**PROBLEM DESCRIPTION:** Please retype the entries below exactly, only from their first line through the line containing "7: (320, 92, 5.11)", leaving every picture out.

**DATASET CONTENT:**
+ + + +
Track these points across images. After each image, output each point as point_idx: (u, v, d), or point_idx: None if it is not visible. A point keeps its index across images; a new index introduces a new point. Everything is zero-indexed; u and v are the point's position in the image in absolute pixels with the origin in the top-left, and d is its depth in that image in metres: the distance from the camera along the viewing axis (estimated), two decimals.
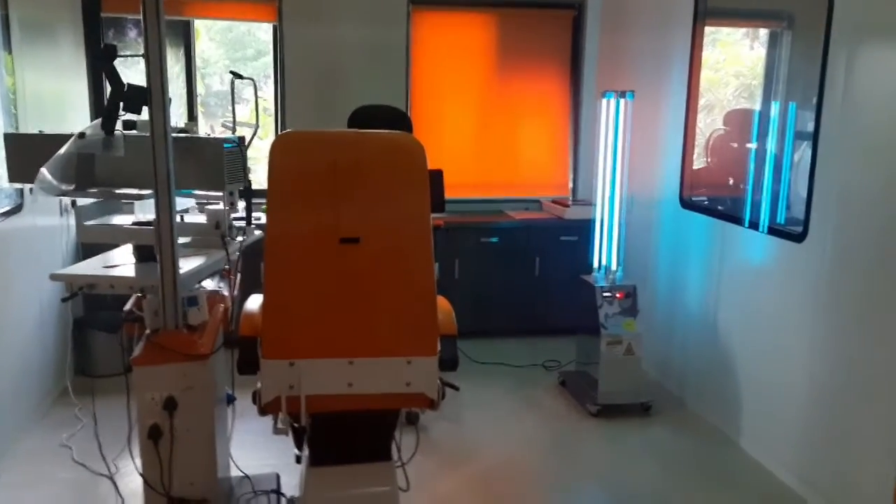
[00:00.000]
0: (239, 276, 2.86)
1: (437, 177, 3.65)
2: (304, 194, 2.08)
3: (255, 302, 2.28)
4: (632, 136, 4.08)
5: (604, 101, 4.10)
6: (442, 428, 3.84)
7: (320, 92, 5.11)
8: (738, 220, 3.70)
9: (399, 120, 3.83)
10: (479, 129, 5.57)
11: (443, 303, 2.30)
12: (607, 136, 4.10)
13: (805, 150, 3.35)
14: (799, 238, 3.21)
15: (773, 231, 3.44)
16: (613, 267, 4.18)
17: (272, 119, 5.28)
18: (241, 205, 2.89)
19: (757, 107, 4.09)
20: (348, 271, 2.11)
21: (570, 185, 5.70)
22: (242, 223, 2.90)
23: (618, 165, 4.08)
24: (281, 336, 2.13)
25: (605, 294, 4.01)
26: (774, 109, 3.54)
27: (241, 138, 2.82)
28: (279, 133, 2.78)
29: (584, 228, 4.59)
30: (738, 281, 3.71)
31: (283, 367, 2.13)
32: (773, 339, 3.42)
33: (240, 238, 2.86)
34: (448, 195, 3.88)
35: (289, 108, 5.11)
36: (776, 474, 3.39)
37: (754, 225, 3.57)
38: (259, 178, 5.54)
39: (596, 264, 4.23)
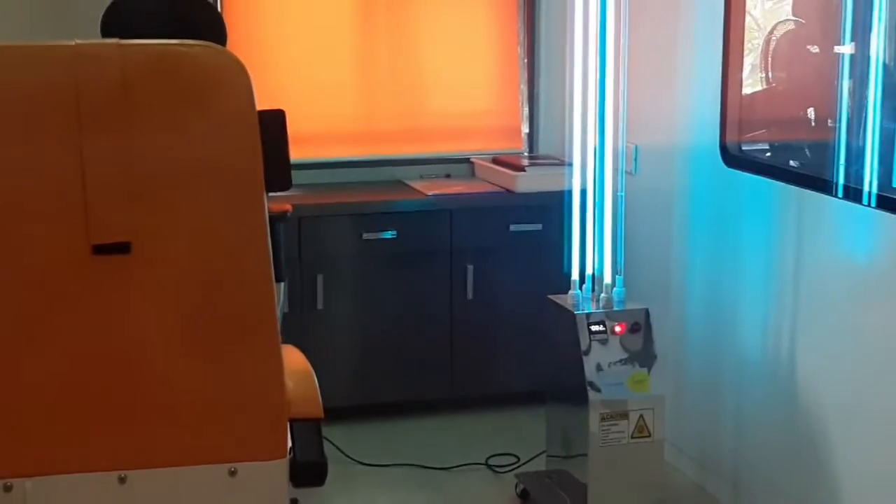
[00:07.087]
0: None
1: (274, 125, 3.60)
2: (16, 164, 2.07)
3: None
4: (630, 42, 4.12)
5: None
6: None
7: None
8: (824, 185, 3.79)
9: (199, 21, 3.80)
10: (357, 36, 5.58)
11: (294, 358, 2.34)
12: (586, 45, 4.14)
13: None
14: None
15: (886, 202, 3.53)
16: (608, 278, 4.23)
17: None
18: None
19: None
20: (111, 309, 2.12)
21: (525, 130, 5.77)
22: None
23: (608, 95, 4.12)
24: None
25: (596, 328, 4.06)
26: None
27: None
28: None
29: (553, 209, 4.64)
30: (828, 295, 3.80)
31: None
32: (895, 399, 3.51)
33: None
34: (298, 156, 3.84)
35: None
36: None
37: (853, 193, 3.66)
38: None
39: (576, 274, 4.27)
+ + + +
**REPLY TO THE TASK:**
Track these points across images. After each image, output each point as point_idx: (u, v, d), or point_idx: None if it is not visible. A point keeps its index across images; a new index introduces a new point. Everything is zero-indexed; u and v are the point's position in the image in absolute pixels with the origin in the top-left, and d is its depth in that image in metres: the distance from the camera along the viewing axis (estimated), two decimals.
[00:00.000]
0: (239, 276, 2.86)
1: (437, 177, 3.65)
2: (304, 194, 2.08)
3: (255, 302, 2.28)
4: (632, 136, 4.08)
5: (604, 101, 4.10)
6: (442, 428, 3.84)
7: (320, 92, 5.11)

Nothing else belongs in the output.